Culture  /  Origin Story

Red Beans and Rice: A Journey from Africa to Haiti to New Orleans

“It was an affirmation of our city,” says New Orleanian food historian Lolis Eric Elie.

One may think that most New Orleanian food comes from French influence, and it does, but that myopia very much ignores those who shaped everything in the lakeside city, from its food to its street names: the Haitian people.

“Think about the three places that red beans and rice are emblematic,” Lolis Eric Elie, writer, journalist, documentary filmmaker, food historian and author of “Treme: Stories and Recipes from the Heart of New Orleans,” tells TODAY.com, referencing Haiti, New Orleans and Cuba, where the dish is simmered with ham. “During the Haitian Revolution, Haitians of all colors and social designations fled to two places, they went to eastern Cuba and New Orleans.”

After the Haitian people gained independence from the French on Jan. 1, 1804, free Blacks, whites and formerly enslaved folk fled the country for the first time.
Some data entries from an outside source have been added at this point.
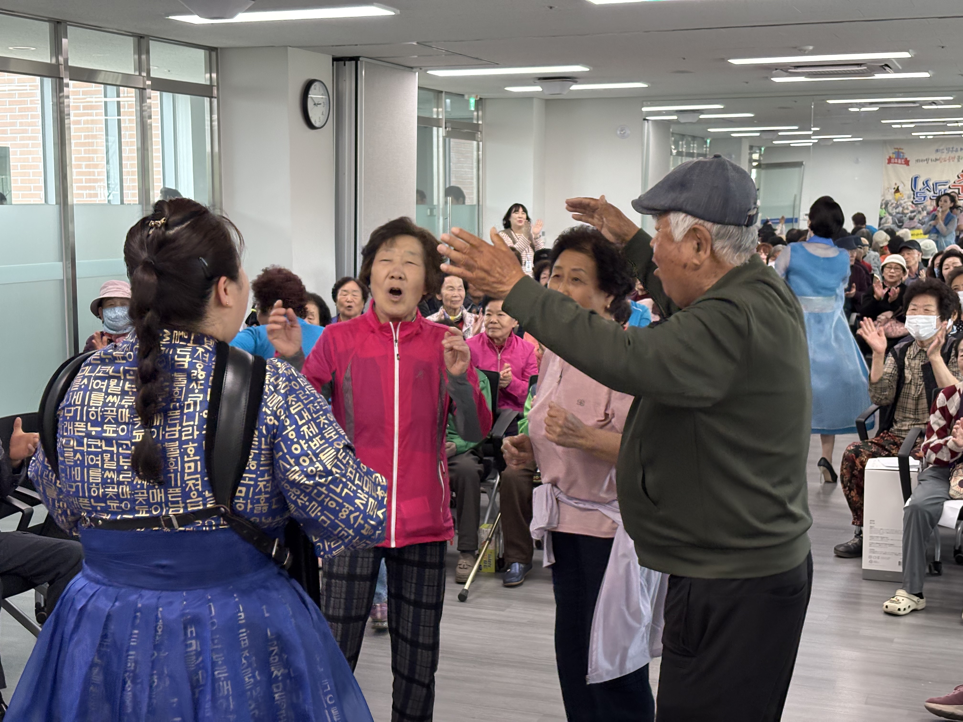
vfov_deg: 28.0
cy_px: 361
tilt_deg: -6.6
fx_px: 1447
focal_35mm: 52
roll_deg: +0.6
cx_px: 482
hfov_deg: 36.8
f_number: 1.6
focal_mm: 5.96
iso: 160
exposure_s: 1/120
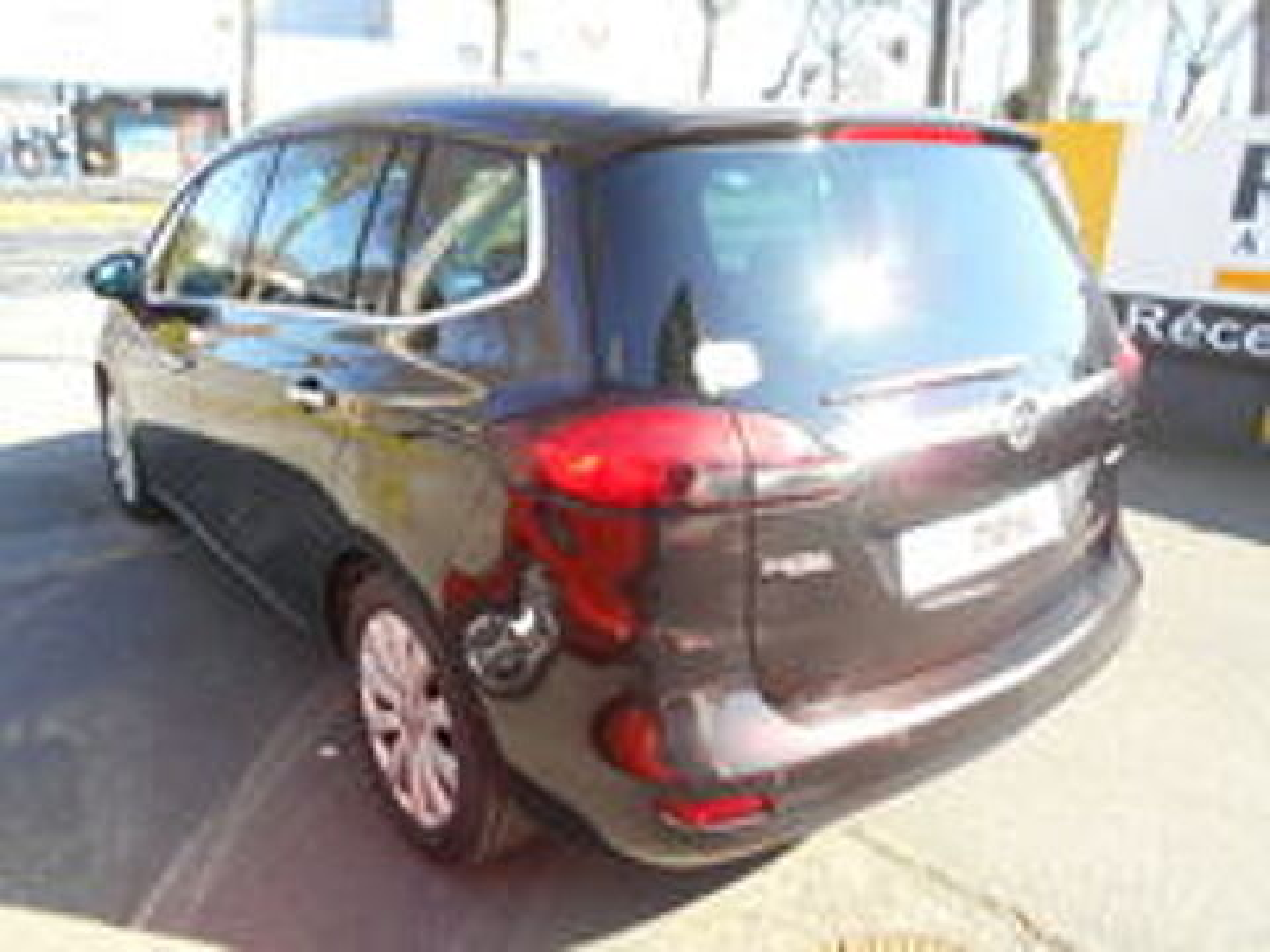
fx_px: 954
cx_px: 635
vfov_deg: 53.1
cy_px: 476
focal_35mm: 26
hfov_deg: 67.3
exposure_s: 1/250
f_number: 3.2
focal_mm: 4.6
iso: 160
Initially, nearly 10,000 Haitians arrived on American shores, making New Orleans their new home and nearly doubling the city’s population at the time. Between 1791 and 1810, that number grew to more than 25,000 refugees, and they had a big influence on the music, food, architecture of New Orleans.

“It seems to me — and I emphasize the words ‘seems to me’ — that that is the Haitian influence,” Elie says, adding that there are still people in the part of Cuba where Haitians settled who speak Creole. “People talk about New Orleans and they always try to define our food by French and to a lesser extent, its Spanish influences, but they conveniently forget that the most recent large influx of francophone people came from Haiti, not from France.”

There is a Haitian recipe for red beans and rice (also known as diri kole ak pwa wouj) that has been made by Haitian people and their descendants for decades, utilizing epis, Haiti’s emblematic seasoning base. When the dish is made in New Orleans, however, it is made with what city dwellers call the “holy trinity”: celery, bell pepper and onion, though many New Orleanians also add cayenne pepper, smoked andouille sausage and more.